▸ PROVIDED TEXT
>>>>

Solving a graph problem with breadth first search
Suppose that there are n laptops each containing a wireless transmitter. For each laptop i, following information are known:
- Position, (xi, yi),
- Wireless transmission range, ri That is, we can imagine that the wireless range of laptop i is a circle centered at (xi, yi) with radius r. We say that the laptops i and j can communicate if their wireless ranges overlap. Of course, not every laptop can communicate with every other laptop, but laptops can send messages by using intermediate laptops as routers. Hop distance h(i, j) is defined as the minimum number of intermediate laptops used to send a message from laptop i to laptop j. For example, if two laptops can communicate directly, the hop distance between them is 1. Now, you are asked to do the following:
- Given a set of n agents with their positions and wireless ranges, design an algorithm based on Breadth-first Search (BFS) to compute the hop-distance from the first laptop to every other reachable laptop(s). If agent i is not reachable from agent j then the hop distance h(i, j) will be set to 0.

<<<<

▸ RECORDS
>>>>

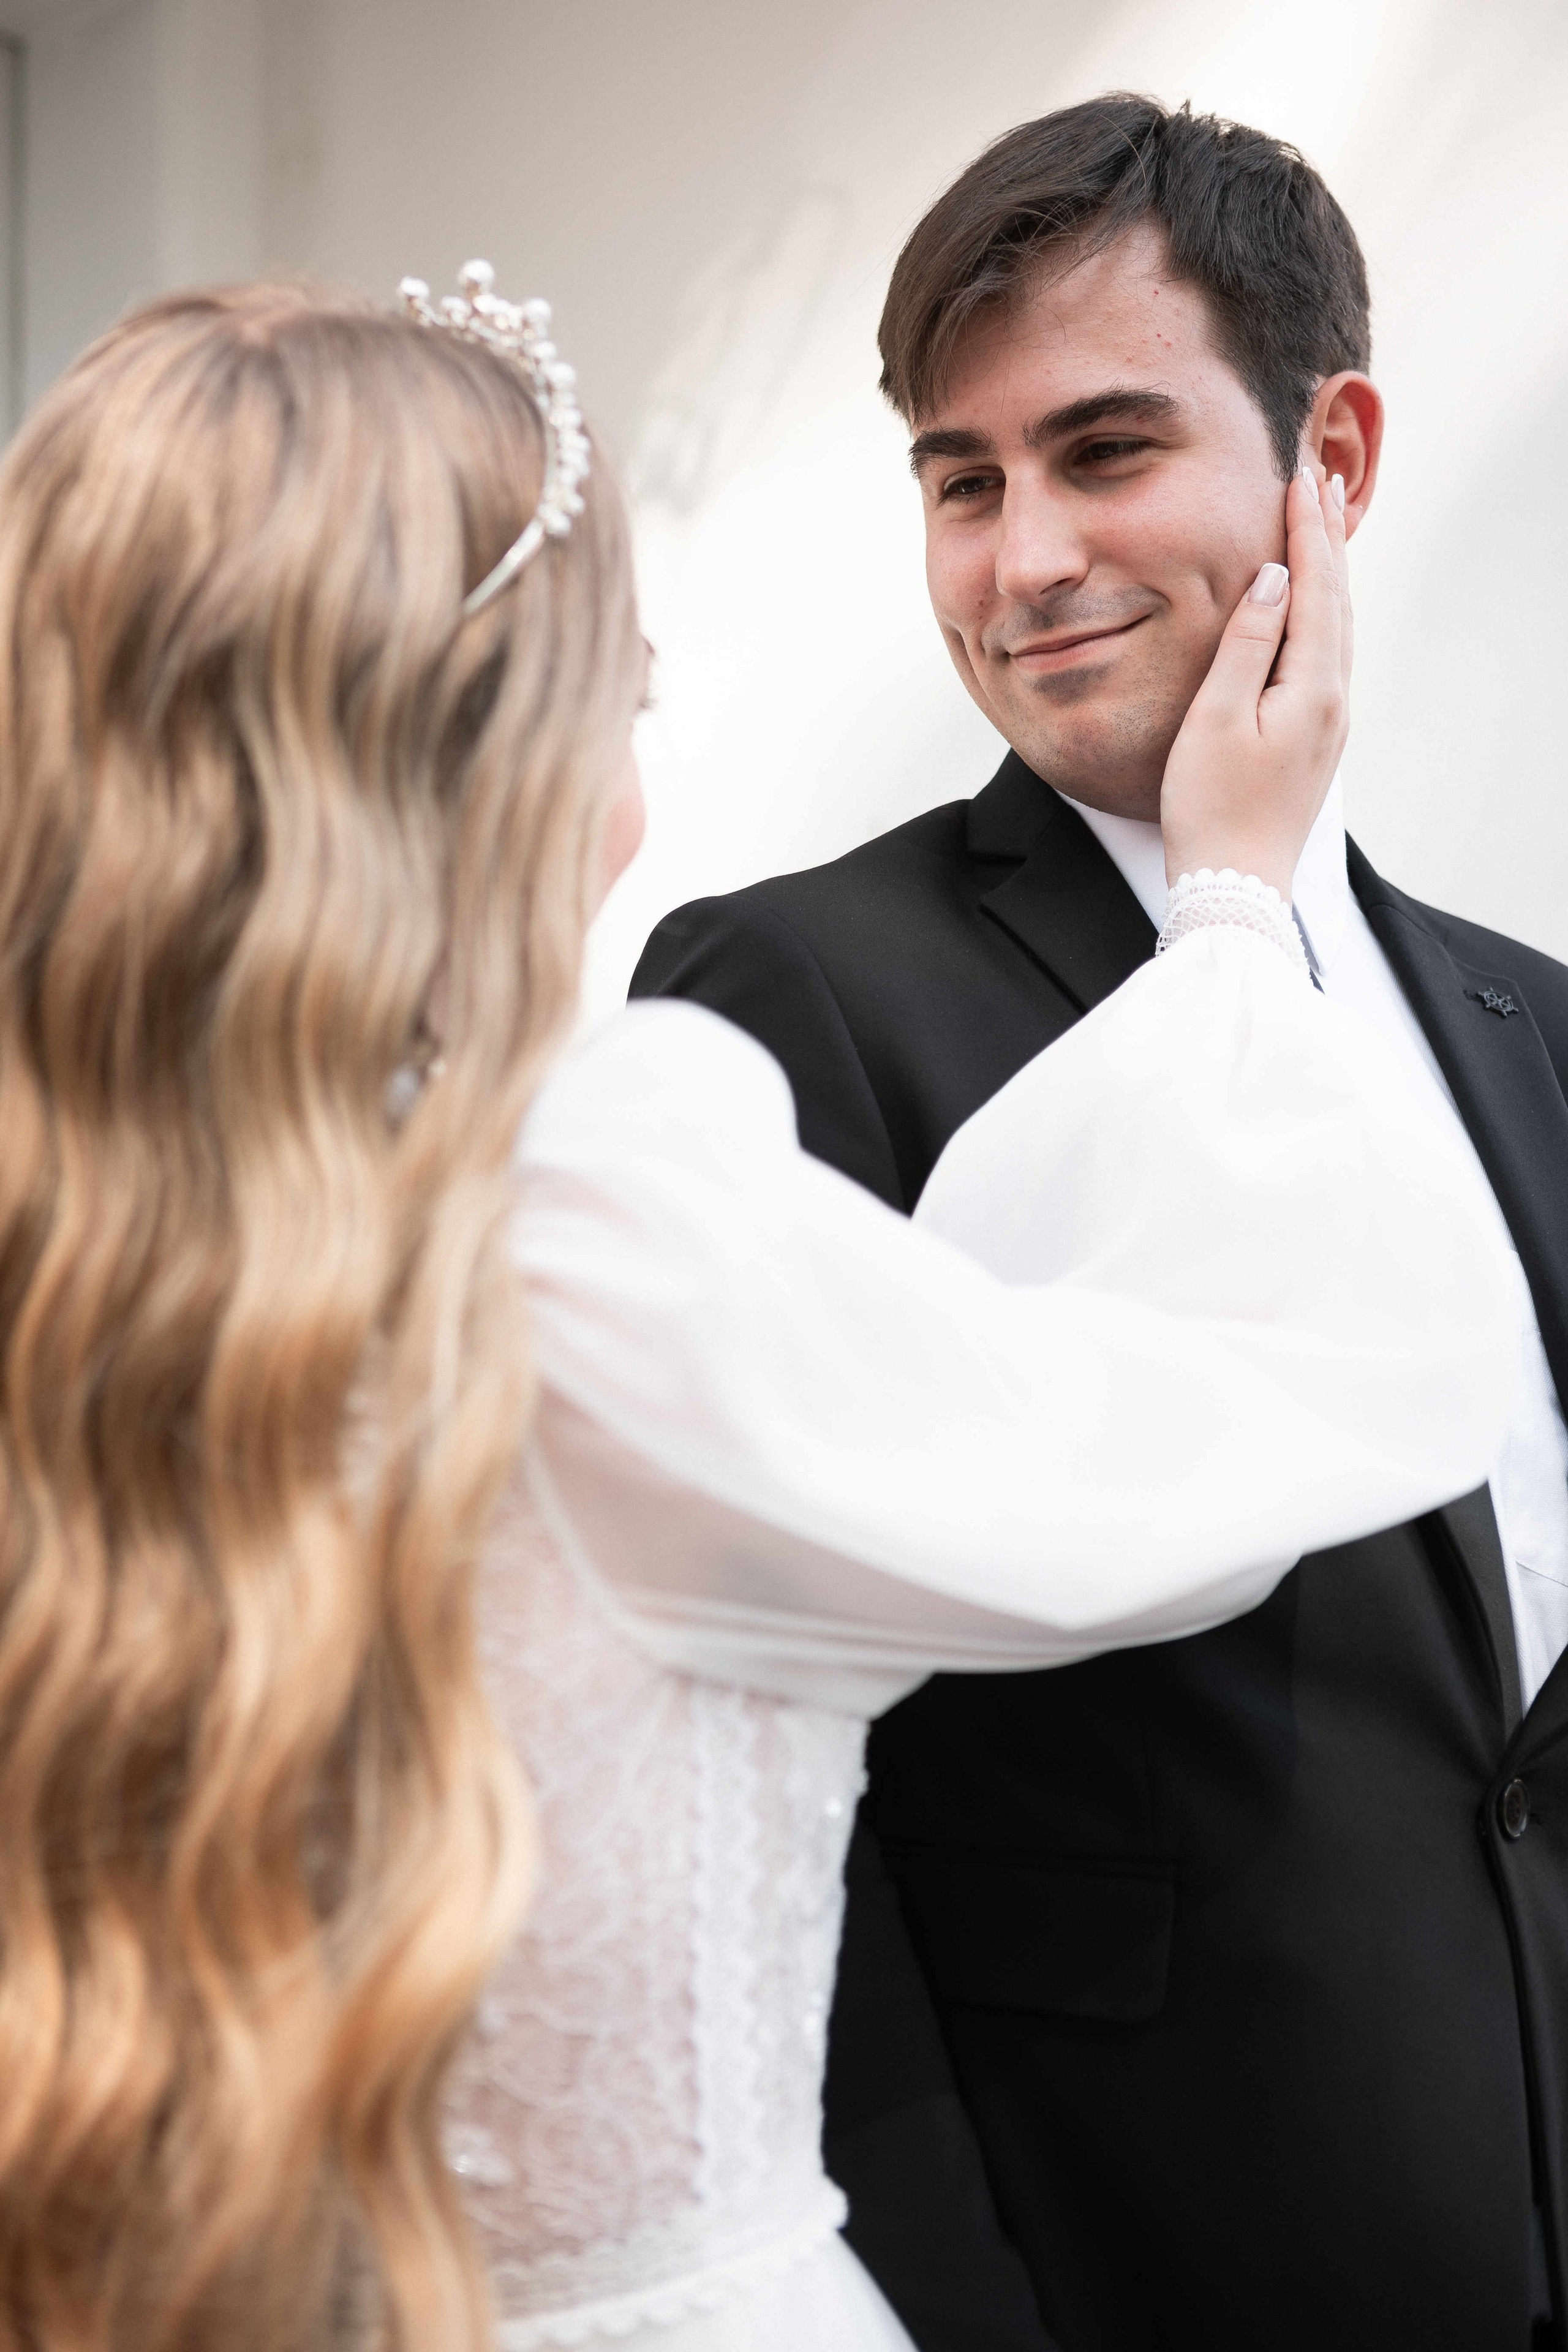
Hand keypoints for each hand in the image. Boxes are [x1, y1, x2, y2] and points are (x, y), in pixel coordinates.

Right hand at [1159, 461, 1351, 897]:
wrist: (1235, 885)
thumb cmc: (1211, 808)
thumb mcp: (1216, 718)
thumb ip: (1247, 643)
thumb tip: (1271, 580)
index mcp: (1313, 688)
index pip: (1316, 589)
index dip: (1307, 532)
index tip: (1301, 480)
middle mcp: (1332, 701)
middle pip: (1336, 602)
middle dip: (1327, 540)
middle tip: (1320, 482)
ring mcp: (1327, 723)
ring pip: (1335, 628)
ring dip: (1327, 574)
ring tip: (1320, 529)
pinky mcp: (1313, 741)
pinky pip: (1325, 656)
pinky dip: (1320, 614)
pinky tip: (1309, 607)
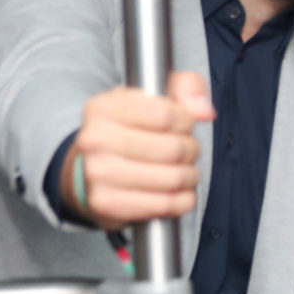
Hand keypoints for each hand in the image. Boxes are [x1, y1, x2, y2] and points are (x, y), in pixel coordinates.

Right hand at [60, 71, 215, 230]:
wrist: (89, 172)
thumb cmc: (129, 131)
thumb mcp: (153, 97)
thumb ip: (186, 88)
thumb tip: (204, 111)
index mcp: (103, 108)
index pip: (167, 114)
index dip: (186, 121)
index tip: (181, 125)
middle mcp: (95, 139)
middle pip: (174, 148)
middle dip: (191, 150)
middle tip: (185, 151)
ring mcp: (98, 174)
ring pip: (174, 178)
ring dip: (189, 176)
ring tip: (182, 171)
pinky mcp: (108, 204)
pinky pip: (167, 205)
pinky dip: (183, 200)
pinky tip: (175, 191)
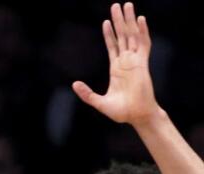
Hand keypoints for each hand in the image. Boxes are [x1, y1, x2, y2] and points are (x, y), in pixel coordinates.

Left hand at [72, 3, 159, 124]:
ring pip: (133, 35)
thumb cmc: (121, 111)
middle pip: (123, 36)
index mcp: (117, 69)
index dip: (109, 34)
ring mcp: (135, 61)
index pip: (113, 46)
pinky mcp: (143, 64)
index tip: (106, 21)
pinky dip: (143, 31)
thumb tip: (74, 84)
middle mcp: (127, 62)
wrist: (137, 116)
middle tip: (117, 5)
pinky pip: (144, 44)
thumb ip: (87, 94)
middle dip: (119, 21)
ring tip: (127, 5)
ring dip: (130, 21)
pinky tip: (140, 20)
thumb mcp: (98, 102)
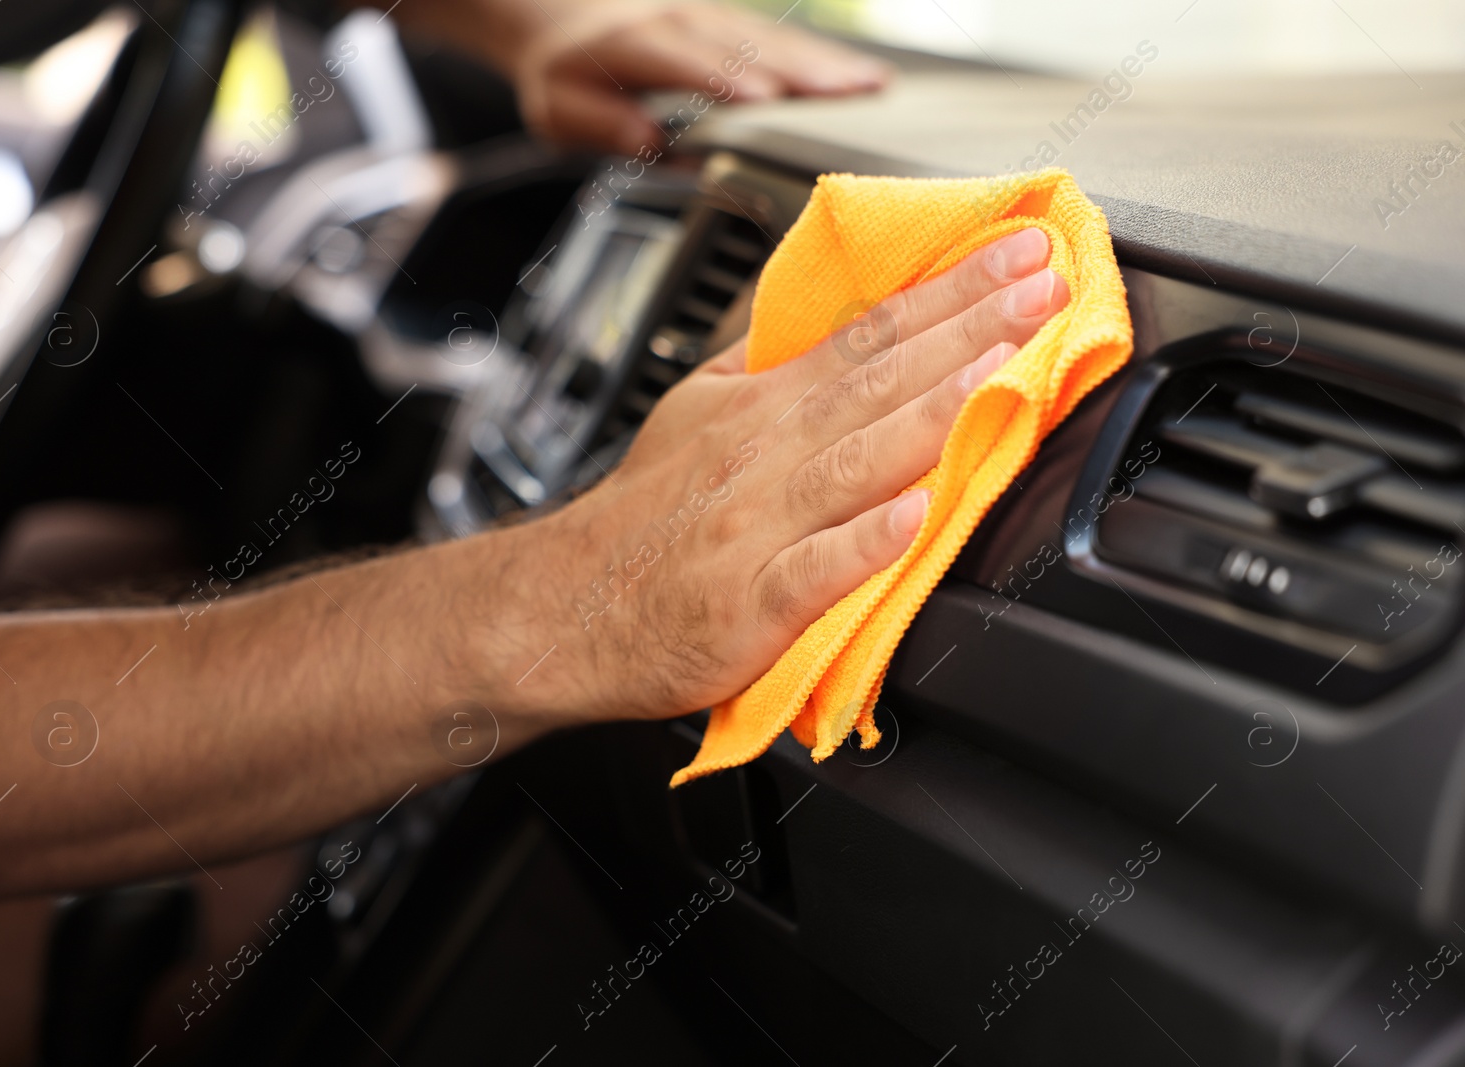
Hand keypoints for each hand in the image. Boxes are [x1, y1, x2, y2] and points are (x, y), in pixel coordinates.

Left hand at [510, 1, 891, 151]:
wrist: (559, 16)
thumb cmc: (563, 73)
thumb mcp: (560, 109)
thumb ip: (602, 125)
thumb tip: (647, 143)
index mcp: (636, 46)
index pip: (687, 61)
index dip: (726, 79)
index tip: (765, 100)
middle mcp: (681, 24)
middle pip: (749, 49)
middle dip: (800, 72)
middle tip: (851, 95)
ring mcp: (712, 20)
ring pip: (775, 41)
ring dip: (825, 64)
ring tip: (872, 86)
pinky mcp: (732, 25)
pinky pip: (782, 38)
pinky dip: (823, 57)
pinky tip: (863, 73)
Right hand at [529, 227, 1067, 719]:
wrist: (565, 609)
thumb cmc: (639, 517)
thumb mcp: (691, 412)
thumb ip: (761, 367)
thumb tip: (824, 324)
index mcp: (758, 407)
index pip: (865, 334)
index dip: (945, 291)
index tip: (1014, 254)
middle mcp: (763, 455)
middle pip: (876, 380)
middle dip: (967, 327)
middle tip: (1041, 284)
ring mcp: (757, 527)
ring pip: (856, 459)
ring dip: (932, 410)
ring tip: (1000, 370)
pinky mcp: (749, 603)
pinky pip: (813, 568)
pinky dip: (864, 541)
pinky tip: (914, 513)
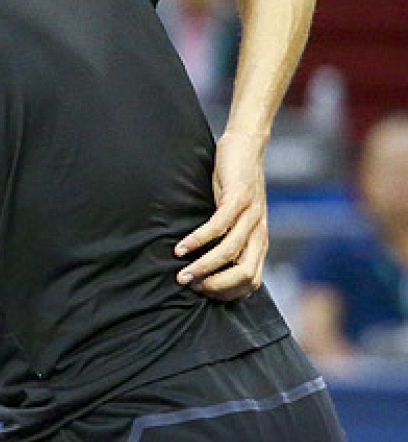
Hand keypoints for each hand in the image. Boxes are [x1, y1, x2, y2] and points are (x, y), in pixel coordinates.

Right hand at [174, 129, 268, 300]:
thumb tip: (208, 266)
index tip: (201, 292)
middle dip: (214, 285)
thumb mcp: (236, 218)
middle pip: (244, 274)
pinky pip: (218, 226)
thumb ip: (230, 239)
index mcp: (260, 241)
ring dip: (203, 266)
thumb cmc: (235, 186)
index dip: (226, 293)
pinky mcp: (238, 198)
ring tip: (181, 273)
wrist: (246, 147)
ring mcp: (251, 215)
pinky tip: (181, 247)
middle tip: (189, 285)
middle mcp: (259, 232)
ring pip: (230, 252)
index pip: (251, 282)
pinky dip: (198, 240)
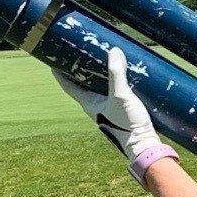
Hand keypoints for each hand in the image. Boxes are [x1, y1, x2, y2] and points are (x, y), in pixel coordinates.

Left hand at [56, 47, 171, 179]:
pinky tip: (119, 75)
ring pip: (97, 88)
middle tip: (79, 53)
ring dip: (96, 75)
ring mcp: (107, 109)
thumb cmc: (128, 124)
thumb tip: (114, 51)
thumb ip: (117, 74)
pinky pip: (111, 92)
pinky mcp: (120, 110)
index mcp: (89, 104)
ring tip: (98, 59)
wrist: (143, 145)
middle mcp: (95, 107)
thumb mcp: (121, 96)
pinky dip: (110, 81)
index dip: (60, 72)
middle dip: (79, 70)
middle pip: (82, 85)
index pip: (68, 86)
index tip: (53, 59)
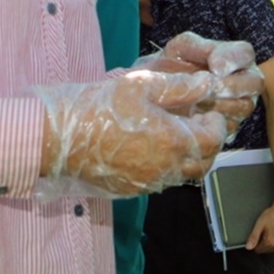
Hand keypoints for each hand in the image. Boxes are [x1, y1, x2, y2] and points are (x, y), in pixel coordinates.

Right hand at [38, 68, 254, 196]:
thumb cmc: (98, 106)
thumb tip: (208, 84)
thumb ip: (180, 87)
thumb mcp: (140, 86)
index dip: (216, 124)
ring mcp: (147, 183)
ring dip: (188, 157)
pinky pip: (160, 181)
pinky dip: (167, 166)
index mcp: (171, 141)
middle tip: (198, 123)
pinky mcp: (131, 190)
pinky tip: (152, 147)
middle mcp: (164, 168)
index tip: (208, 110)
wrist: (57, 138)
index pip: (213, 140)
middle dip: (208, 143)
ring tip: (176, 133)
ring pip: (183, 174)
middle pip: (203, 163)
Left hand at [132, 32, 263, 134]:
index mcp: (233, 58)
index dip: (234, 59)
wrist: (154, 95)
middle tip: (210, 89)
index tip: (215, 67)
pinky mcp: (229, 128)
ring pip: (244, 106)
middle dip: (231, 86)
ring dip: (220, 104)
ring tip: (196, 102)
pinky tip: (194, 118)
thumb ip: (199, 47)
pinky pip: (231, 126)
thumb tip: (219, 67)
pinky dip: (213, 121)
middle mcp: (243, 81)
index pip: (245, 53)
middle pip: (254, 82)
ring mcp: (239, 107)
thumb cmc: (170, 68)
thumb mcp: (179, 50)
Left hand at [245, 197, 273, 252]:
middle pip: (267, 249)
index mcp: (270, 242)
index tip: (260, 234)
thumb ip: (253, 237)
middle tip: (268, 230)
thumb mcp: (260, 224)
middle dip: (266, 242)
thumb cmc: (273, 214)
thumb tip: (248, 247)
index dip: (257, 242)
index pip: (259, 250)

<<<<

▸ TASKS TO COMPLETE
1. Answer these from the laptop hop-distance problem:
(a) What shape represents the wireless range of laptop i?
(b) Under what condition can laptops i and j communicate?
(c) What value is h(i, j) given when agent i is not reachable from agent j?
2. Extend the laptop hop-distance problem, picking up after its last sentence.

▸ EXERCISE ANSWERS
1.
(a) A circle centered at (xi, yi) with radius r.
(b) Their wireless ranges overlap.
(c) 0.

2.
In my code, I first want user to enter the input file name. Then I read the input file. I ignore the comment lines in the input file also. ALGORİTHM STRUCTURE : While my program is reading the input file, it stores the information about the laptops in a two dimensional arrray called laptops. Each row represents a laptop. I also use one more column to indicate whether the laptop is visited or not. This is useful during the breadth first traversal later. Secondly, I declare an ArrayList whose elements are another ArrayList whose elements are integer. This can be considered an adjacency list. For example, in the first array list there should be only the first laptop’s adjacent laptops’ s index. I think that the problem can be solved by using a graph and i use the name ‘graph’ fort his ArrayList. Now it is time to explain how are the laptops can be ajdacent to another laptops. We can clearly understand this by the given information in the problem. If we calculate the distance between two laptops and compare the distance with the sum of the wireless ranges of that laptops, we can observe their connectivity. I the distance is greater, the laptops are not connected. I write a method to calculate the distance between two laptops by using their positions. Then I check every pair of laptops whether they are connected or not. And I store the connection information into my ArrayList called graph ( like an adjacency list). The final part is to traverse the graph with breadth first search. I use a queue fort his purpose. At first i add the first element into the queue. Then I remove all the elements in the queue. When I remove an element, I store which level i remove this element. ( I store them in an array which is called hops (hop distances) ) I add all unvisited adjacent elements of removed elements then i increase the level. I do these operations until the queue becomes empty.
I use a two dimensional array to store the connection information of every pair of laptops. In the array list there are n elements and each element can be consists of another n elements so the complexity is O (n^2) (n square)
The traversing operation decides the time complexity. Since I use an adjacency list, the complexity can be written as O (V + E) ( V is the number of elements and E is the number of edges)